A no-receipts deduction for work-related expenses from the 2026-27 income year — what it is, who benefits, and how it interacts with itemising.
The 2026-27 Federal Budget, handed down on 13 May 2026, introduced a new $1,000 instant tax deduction for work-related expenses. It's the companion piece to the new $250 Working Australians Tax Offset, and it's designed to simplify tax time for the millions of Australians who claim small work-related expenses each year without wanting to keep a year's worth of receipts.
From the 2026-27 income year (the financial year starting 1 July 2026), Australian workers can deduct $1,000 from their taxable work income without keeping any receipts or records. It's a flat amount you simply tick on your tax return — no substantiation required. The measure is set out in the Government's cost of living statement and described in more detail in the tax reform package.
Treasury expects 6.2 million workers — about 42% of taxpayers — to use the instant deduction, with an average tax saving of $205 in 2026-27. Compliance cost savings across the economy are estimated at around $380 million a year. The measure is targeted at workers whose actual work-related expenses are at or below $1,000 a year and who currently either don't bother claiming, or claim small amounts and dread the substantiation. Self-employed sole traders aren't the main audience here; the deduction is positioned for employees.
Strictly, it doesn't replace anything — the existing work-related deduction rules continue. What it changes is the friction. Today, claiming $300 in uniform laundry, $200 in self-education and $400 in home office costs means three separate categories of records. The instant deduction collapses that into one tick-box claim of $1,000 with zero records.
The $1,000 is a floor, not a ceiling. If your actual work-related expenses come to $1,800 in a year and you have the receipts, you'd still be better off itemising the full $1,800 than taking the $1,000 default. You can't take both — it's one or the other. For taxpayers with consistently high work expenses (tradies, sales reps with car use, teachers with significant self-education), the existing itemised regime will remain the better choice.
Because it's a deduction (reducing taxable income) rather than an offset (reducing tax directly), the dollar saving depends on your marginal tax rate. Some quick reference points using the 2026-27 brackets, where the bottom rate has dropped to 15%:
| Taxable income | Marginal tax rate (2026-27) | Tax saved by the $1,000 deduction |
|---|---|---|
| $30,000 | 15% | $150 |
| $70,000 | 30% | $300 |
| $150,000 | 37% | $370 |
| $200,000 | 45% | $450 |
This is why the average benefit across all users is around $205 — most workers sit in the 15-30% bracket.
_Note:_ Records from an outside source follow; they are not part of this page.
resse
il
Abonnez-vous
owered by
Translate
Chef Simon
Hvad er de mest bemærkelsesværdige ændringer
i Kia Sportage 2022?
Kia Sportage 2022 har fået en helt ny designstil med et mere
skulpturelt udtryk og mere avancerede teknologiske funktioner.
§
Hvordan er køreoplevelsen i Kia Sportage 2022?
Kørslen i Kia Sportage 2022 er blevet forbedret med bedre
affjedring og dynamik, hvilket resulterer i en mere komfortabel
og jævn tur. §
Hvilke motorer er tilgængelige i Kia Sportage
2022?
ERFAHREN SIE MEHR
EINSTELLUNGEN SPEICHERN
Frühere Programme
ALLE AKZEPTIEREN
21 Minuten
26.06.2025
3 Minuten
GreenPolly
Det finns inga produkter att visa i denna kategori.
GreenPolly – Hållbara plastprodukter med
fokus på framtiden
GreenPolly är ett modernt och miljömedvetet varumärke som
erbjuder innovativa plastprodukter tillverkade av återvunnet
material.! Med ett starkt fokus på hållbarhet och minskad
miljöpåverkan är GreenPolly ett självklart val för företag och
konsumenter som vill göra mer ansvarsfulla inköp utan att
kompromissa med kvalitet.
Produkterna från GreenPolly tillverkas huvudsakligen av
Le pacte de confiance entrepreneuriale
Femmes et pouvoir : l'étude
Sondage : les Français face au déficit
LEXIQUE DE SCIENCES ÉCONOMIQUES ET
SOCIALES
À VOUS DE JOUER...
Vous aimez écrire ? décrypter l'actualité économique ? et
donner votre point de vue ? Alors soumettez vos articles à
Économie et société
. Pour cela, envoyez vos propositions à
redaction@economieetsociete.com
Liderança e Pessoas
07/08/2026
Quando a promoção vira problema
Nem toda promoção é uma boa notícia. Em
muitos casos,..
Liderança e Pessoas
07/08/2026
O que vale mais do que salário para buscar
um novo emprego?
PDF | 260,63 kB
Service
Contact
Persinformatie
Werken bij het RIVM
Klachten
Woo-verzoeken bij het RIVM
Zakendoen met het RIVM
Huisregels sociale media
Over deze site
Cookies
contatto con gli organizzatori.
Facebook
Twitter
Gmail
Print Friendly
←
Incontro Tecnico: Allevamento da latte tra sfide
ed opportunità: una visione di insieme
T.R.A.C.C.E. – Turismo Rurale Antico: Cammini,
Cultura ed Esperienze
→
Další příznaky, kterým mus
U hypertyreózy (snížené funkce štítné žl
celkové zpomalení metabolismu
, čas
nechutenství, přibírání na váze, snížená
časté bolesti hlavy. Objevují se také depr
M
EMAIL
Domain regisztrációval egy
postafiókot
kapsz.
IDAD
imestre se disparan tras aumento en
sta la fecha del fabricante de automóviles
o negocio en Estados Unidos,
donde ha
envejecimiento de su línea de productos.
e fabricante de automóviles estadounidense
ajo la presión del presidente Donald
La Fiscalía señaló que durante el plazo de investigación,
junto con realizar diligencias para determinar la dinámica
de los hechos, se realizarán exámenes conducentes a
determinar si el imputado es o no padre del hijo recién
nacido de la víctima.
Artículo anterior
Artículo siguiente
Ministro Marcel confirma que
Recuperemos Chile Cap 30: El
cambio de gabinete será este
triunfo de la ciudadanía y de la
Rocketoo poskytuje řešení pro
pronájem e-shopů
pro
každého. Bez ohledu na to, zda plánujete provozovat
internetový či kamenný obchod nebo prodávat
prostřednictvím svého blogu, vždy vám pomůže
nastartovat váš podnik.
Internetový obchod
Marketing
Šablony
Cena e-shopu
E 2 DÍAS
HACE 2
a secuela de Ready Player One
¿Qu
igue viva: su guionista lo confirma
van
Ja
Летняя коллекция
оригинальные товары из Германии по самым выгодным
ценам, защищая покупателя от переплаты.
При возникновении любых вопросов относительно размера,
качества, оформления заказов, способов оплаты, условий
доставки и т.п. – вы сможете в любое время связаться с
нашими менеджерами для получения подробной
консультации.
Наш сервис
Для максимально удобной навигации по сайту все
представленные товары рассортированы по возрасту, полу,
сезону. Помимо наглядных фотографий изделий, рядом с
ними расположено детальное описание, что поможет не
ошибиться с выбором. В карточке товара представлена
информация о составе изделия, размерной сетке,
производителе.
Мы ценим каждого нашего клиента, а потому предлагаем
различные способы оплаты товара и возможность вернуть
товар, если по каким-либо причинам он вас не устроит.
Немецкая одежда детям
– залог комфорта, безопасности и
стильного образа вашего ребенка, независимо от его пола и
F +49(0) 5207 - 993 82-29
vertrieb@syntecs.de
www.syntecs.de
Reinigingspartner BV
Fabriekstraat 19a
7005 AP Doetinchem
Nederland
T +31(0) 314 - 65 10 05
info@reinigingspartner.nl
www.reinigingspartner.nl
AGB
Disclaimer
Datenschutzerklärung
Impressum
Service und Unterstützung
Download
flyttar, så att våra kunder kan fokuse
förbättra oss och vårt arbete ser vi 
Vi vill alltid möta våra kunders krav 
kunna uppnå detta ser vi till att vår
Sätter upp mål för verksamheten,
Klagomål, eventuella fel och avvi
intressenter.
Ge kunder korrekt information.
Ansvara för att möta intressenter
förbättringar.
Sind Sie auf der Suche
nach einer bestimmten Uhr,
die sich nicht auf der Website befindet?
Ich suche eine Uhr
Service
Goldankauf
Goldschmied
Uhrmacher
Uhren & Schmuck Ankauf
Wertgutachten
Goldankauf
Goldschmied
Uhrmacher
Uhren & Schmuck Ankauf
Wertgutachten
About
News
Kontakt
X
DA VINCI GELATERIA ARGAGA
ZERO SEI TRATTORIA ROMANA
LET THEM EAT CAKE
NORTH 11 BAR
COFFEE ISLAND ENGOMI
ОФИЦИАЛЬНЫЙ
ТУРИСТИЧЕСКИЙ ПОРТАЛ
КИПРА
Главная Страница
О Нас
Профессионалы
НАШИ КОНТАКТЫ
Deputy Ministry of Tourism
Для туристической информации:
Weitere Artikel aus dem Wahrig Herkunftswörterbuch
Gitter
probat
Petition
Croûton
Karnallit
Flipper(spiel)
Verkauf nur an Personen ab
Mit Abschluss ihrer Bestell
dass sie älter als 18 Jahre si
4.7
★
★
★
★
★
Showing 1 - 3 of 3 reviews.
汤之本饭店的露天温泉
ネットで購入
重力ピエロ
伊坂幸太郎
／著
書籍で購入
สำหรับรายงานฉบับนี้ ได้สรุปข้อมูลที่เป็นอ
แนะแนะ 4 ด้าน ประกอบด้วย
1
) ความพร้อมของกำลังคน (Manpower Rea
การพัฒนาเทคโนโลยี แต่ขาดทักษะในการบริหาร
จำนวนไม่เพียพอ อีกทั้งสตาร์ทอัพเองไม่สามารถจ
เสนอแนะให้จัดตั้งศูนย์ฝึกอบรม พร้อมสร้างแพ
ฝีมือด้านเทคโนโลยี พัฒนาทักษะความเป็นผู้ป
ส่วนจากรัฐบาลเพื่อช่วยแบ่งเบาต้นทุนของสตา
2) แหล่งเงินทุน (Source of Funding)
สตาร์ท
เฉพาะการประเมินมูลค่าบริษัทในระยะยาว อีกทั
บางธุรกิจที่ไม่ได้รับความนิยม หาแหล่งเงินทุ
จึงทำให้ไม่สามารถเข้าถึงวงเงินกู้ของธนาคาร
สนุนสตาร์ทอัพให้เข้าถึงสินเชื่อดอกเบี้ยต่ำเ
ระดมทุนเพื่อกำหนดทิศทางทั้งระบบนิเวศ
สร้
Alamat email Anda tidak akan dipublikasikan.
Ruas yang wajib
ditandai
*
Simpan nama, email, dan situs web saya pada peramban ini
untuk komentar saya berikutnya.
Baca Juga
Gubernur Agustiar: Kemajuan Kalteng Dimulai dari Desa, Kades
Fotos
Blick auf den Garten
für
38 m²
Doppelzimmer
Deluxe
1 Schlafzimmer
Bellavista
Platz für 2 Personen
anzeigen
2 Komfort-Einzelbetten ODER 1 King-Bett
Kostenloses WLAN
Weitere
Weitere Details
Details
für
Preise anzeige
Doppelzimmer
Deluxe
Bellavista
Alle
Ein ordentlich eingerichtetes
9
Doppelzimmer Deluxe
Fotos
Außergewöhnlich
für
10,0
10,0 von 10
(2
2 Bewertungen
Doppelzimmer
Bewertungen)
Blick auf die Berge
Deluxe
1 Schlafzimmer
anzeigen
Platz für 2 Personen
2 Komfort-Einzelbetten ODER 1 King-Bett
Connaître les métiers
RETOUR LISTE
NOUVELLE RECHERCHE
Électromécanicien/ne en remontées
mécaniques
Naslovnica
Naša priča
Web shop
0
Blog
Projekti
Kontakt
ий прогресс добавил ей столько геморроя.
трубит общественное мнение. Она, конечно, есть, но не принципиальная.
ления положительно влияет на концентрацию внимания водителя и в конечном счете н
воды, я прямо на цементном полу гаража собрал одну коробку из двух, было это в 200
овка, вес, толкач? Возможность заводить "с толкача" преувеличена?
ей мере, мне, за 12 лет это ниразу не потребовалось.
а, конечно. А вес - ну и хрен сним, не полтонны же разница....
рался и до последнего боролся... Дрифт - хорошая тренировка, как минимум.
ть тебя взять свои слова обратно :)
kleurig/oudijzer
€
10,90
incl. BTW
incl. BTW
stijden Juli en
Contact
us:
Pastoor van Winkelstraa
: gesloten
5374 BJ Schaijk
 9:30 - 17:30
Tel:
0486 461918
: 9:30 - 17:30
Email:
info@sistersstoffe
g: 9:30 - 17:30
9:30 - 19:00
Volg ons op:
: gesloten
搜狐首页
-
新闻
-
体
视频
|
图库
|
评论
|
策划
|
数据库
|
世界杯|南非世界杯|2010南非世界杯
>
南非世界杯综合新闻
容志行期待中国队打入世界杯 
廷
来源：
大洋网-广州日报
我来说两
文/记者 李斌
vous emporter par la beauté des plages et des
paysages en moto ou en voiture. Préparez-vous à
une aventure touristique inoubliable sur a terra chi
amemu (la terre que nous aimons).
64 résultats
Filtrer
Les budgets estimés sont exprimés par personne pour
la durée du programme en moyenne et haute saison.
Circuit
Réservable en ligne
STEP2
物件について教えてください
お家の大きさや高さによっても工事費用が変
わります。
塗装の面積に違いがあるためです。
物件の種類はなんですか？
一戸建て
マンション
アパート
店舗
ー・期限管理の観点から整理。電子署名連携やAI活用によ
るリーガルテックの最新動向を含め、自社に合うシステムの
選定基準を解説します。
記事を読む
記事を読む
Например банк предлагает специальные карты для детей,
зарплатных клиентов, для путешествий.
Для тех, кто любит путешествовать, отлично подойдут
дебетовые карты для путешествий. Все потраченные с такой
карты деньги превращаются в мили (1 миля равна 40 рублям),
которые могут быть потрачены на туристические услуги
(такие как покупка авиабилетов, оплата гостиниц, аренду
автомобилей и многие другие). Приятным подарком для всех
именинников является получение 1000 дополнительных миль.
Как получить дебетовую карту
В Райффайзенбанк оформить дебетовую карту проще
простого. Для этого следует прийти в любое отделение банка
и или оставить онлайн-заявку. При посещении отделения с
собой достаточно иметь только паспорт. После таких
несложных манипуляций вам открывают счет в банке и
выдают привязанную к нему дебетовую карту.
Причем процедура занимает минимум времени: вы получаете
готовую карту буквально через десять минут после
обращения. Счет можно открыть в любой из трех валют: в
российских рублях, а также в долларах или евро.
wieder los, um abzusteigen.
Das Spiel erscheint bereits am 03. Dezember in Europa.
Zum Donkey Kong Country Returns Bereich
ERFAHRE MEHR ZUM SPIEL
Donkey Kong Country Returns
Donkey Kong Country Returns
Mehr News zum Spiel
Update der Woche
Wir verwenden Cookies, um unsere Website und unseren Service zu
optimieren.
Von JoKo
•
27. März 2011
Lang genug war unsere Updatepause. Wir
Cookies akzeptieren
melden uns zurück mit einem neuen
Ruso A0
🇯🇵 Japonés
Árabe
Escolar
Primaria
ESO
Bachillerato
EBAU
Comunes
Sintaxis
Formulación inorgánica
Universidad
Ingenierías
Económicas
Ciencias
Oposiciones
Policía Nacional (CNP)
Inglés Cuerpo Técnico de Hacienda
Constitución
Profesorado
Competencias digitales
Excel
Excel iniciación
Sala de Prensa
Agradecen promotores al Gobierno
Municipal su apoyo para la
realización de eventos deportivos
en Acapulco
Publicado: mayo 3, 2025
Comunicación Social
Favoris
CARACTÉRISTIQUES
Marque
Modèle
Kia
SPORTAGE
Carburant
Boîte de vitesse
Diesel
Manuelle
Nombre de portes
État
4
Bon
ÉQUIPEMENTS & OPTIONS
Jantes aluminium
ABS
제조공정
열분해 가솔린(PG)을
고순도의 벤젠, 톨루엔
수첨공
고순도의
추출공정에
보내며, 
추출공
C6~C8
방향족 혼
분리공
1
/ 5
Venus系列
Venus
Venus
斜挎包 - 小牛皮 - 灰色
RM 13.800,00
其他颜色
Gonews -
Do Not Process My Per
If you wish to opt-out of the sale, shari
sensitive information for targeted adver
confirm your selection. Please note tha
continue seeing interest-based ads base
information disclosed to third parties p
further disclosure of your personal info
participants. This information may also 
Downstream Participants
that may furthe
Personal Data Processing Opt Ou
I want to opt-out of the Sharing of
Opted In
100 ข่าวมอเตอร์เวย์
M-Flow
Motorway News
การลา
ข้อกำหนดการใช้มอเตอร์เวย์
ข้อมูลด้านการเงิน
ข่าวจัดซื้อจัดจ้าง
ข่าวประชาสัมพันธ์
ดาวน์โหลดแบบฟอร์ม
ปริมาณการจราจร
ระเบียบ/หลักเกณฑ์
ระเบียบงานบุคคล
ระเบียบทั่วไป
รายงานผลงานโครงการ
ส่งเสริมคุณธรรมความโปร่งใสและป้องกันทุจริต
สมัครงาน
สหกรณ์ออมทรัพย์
Budget announcements aren't law until the tax bills pass Parliament. As of writing, the instant deduction is Government policy that has been announced but not yet legislated. Assuming the relevant bills pass before 30 June 2027, the first tax return to include the $1,000 instant deduction will be the 2026-27 return, lodged from July 2027 onwards.
Disclaimer: This article summarises the $1,000 instant tax deduction announced in the 2026-27 Federal Budget. Budget measures are subject to legislation and may change before they take effect. This is general information only and not financial or tax advice. Refer to the official Budget website and the ATO for the most current rules.